**ASSIGNED TASK**
Search the data for "positivity". Each line containing it is to be copied.

**EXCERPTED RECORDS**
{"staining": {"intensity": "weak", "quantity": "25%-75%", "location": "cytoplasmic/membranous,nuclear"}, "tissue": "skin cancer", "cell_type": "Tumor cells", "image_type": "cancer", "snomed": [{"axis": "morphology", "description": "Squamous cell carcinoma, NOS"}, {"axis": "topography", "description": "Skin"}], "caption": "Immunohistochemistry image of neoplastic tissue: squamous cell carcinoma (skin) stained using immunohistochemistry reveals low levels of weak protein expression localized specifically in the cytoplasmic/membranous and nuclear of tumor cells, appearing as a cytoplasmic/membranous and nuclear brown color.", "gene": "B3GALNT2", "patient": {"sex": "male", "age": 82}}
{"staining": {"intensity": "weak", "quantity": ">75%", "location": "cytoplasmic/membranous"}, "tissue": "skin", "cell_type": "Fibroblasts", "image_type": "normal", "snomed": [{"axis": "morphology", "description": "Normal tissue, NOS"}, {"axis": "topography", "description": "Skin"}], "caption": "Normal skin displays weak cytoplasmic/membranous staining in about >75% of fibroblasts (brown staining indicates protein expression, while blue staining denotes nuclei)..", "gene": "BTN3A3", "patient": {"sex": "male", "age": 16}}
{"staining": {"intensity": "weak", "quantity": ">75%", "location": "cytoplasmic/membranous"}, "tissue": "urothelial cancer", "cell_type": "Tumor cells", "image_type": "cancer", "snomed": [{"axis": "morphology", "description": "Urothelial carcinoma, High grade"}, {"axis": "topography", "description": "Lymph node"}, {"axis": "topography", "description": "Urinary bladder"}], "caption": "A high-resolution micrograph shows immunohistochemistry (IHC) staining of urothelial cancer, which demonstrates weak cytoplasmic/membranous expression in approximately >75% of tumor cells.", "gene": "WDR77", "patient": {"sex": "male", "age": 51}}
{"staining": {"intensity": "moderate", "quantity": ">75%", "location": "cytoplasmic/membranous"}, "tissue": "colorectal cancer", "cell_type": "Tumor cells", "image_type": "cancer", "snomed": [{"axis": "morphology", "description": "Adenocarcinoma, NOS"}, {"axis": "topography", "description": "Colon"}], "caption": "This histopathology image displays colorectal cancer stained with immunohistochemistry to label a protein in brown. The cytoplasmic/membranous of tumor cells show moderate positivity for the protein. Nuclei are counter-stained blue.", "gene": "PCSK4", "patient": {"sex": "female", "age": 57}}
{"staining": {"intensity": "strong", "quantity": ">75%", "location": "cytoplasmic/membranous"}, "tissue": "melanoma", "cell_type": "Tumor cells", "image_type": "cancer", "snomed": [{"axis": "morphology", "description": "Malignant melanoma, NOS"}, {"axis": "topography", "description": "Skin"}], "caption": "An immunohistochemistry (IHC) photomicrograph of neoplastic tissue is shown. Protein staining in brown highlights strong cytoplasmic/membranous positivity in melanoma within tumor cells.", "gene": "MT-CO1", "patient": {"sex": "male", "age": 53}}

**YOUR RESPONSE**
{"staining": {"intensity": "moderate", "quantity": ">75%", "location": "cytoplasmic/membranous"}, "tissue": "colorectal cancer", "cell_type": "Tumor cells", "image_type": "cancer", "snomed": [{"axis": "morphology", "description": "Adenocarcinoma, NOS"}, {"axis": "topography", "description": "Colon"}], "caption": "This histopathology image displays colorectal cancer stained with immunohistochemistry to label a protein in brown. The cytoplasmic/membranous of tumor cells show moderate positivity for the protein. Nuclei are counter-stained blue.", "gene": "PCSK4", "patient": {"sex": "female", "age": 57}}
{"staining": {"intensity": "strong", "quantity": ">75%", "location": "cytoplasmic/membranous"}, "tissue": "melanoma", "cell_type": "Tumor cells", "image_type": "cancer", "snomed": [{"axis": "morphology", "description": "Malignant melanoma, NOS"}, {"axis": "topography", "description": "Skin"}], "caption": "An immunohistochemistry (IHC) photomicrograph of neoplastic tissue is shown. Protein staining in brown highlights strong cytoplasmic/membranous positivity in melanoma within tumor cells.", "gene": "MT-CO1", "patient": {"sex": "male", "age": 53}}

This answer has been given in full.